The California Public Utilities Commission today ordered PG&E to submit future requests to raise operating pressure on its natural gas transmission lines to the full five-member commission at a public hearing.
The CPUC simultaneously denied a request by the utility to submit such requests solely to the commission's executive director and outside the public hearing process.
Following the Sept. 9, 2010, explosion on a PG&E transmission pipeline that killed eight people in San Bruno, the CPUC ordered the utility to the maximum allowable operating pressure on all of its pipelines with characteristics similar to Line 132.
Those characteristics included pipelines that ran through densely populated areas, those that were 30 inches in diameter with seam welds similar to Line 132, and those that were installed before 1962 that had never undergone hydrostatic pressure testing.

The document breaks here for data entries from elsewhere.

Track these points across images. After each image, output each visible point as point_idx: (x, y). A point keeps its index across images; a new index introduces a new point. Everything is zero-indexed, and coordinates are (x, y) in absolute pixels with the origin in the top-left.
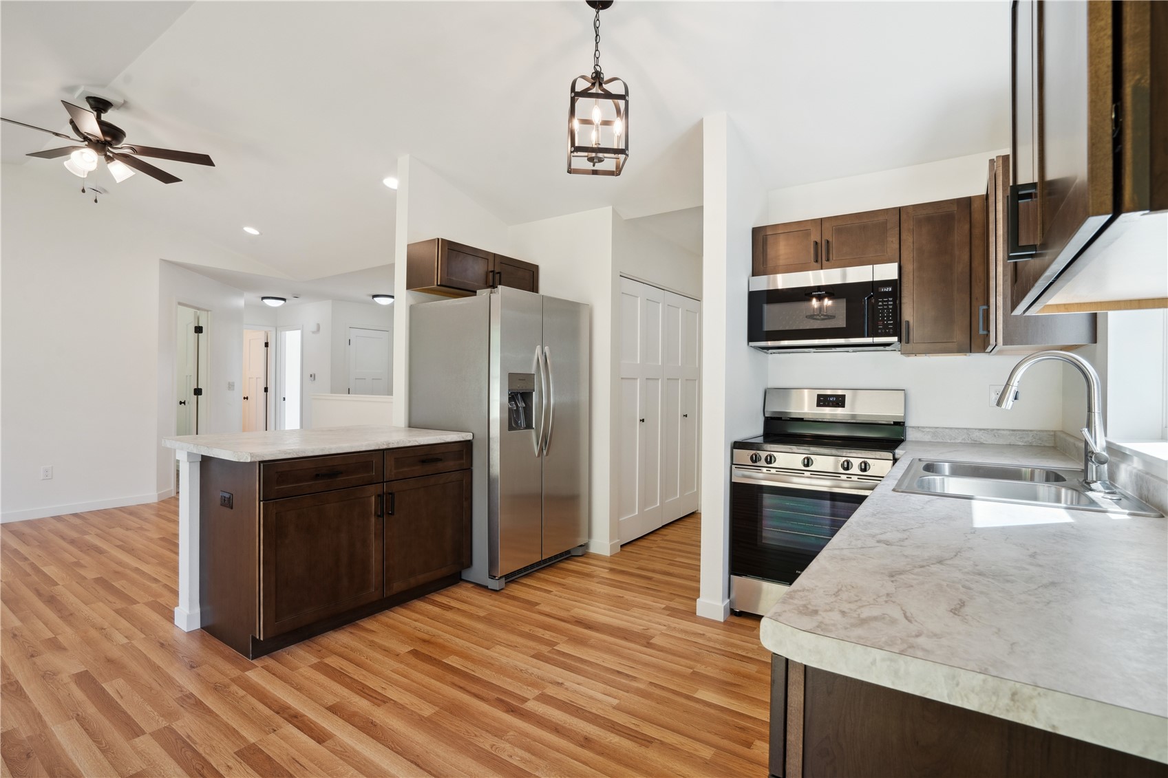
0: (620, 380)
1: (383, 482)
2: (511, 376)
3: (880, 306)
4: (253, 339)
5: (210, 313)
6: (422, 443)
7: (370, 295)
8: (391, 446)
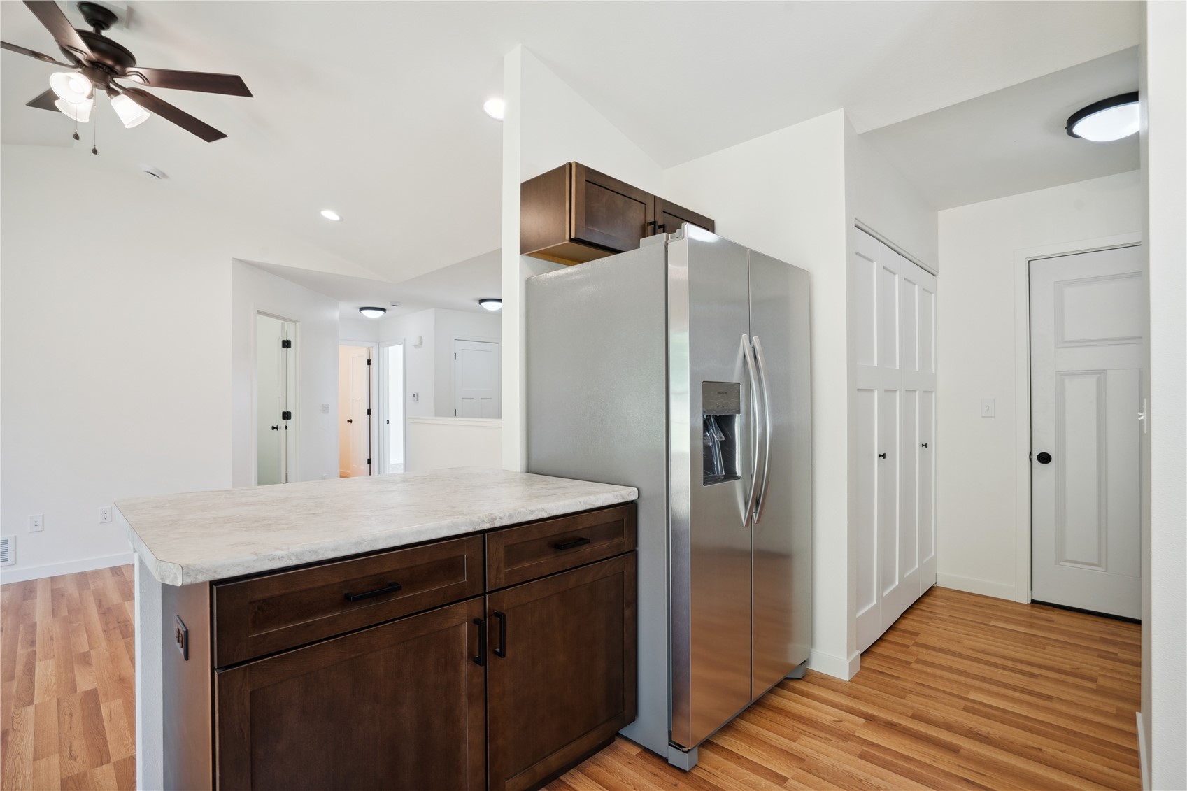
0: (858, 392)
1: (484, 594)
2: (707, 386)
4: (351, 358)
5: (298, 324)
6: (554, 513)
7: (475, 300)
8: (497, 524)
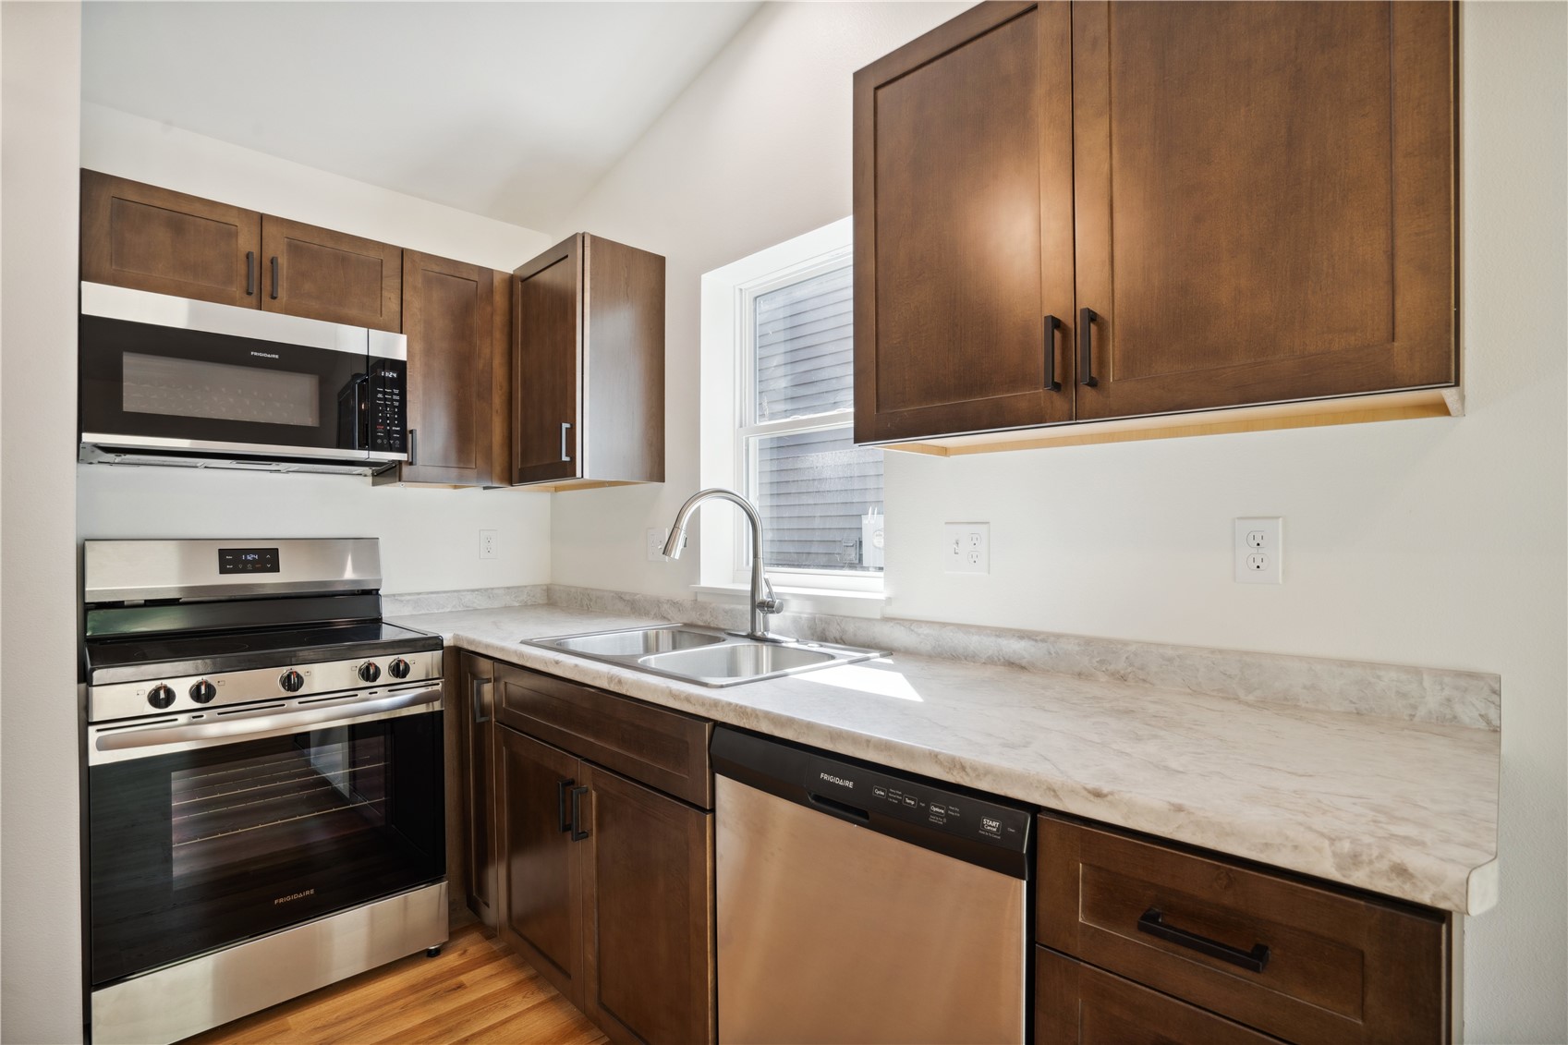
3: (380, 399)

PG&E complied with the order, and in a motion filed with the CPUC in July, the utility asked the commission to delegate sole authority to CPUC executive director Paul Clanon to approve requests to restore operating pressure on the lines where pressure had been reduced.
In its motion, PG&E proposed sending Clanon a letter specifying the segments where pressure was to be restored, and asked that Clanon respond to the request within 10 business days, according to the CPUC.

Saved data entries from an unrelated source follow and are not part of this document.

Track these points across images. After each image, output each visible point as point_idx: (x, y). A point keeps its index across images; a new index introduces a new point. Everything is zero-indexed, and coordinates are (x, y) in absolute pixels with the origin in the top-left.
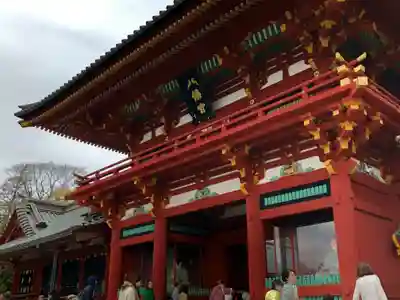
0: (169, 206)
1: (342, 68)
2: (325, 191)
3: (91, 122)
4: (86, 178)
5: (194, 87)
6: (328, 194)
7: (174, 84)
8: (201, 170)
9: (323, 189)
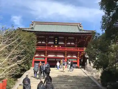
1: (84, 48)
5: (56, 39)
7: (52, 37)
8: (56, 53)
9: (76, 60)
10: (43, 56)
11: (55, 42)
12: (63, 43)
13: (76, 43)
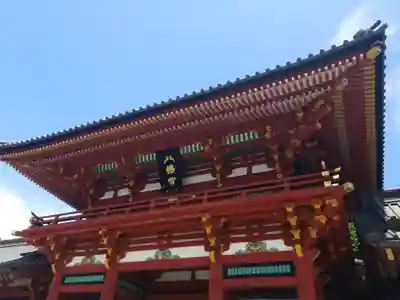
0: (123, 260)
1: (325, 173)
2: (289, 271)
3: (62, 171)
4: (41, 219)
5: (169, 162)
6: (292, 274)
7: (152, 157)
8: (165, 237)
9: (287, 269)
10: (101, 259)
12: (208, 178)
13: (276, 157)
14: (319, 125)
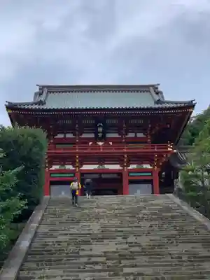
0: (82, 168)
1: (169, 145)
2: (151, 175)
5: (100, 126)
7: (92, 122)
8: (102, 159)
10: (71, 167)
11: (96, 133)
12: (116, 135)
13: (148, 132)
14: (168, 126)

The utility cited the need for an expedited process to avoid "unnecessary delays" or "adverse customer impacts."
The city of San Bruno was among the parties who objected to PG&E's proposal and recommended that any process to restore operating pressure should be analyzed by independent experts and reviewed by the commission at a public hearing.
The CPUC today denied PG&E's motion and established a public process for the utility to submit requests to raise operating pressure on its pipelines.
The utility will be required to bring forward a senior engineer to present pressure test data and other information at a public CPUC hearing in order to restore operating pressure.
"PG&E must be fully accountable for the pressure test and the assertion that the line can be safely returned to a higher maximum operating pressure," commissioner Mike Florio said in a statement.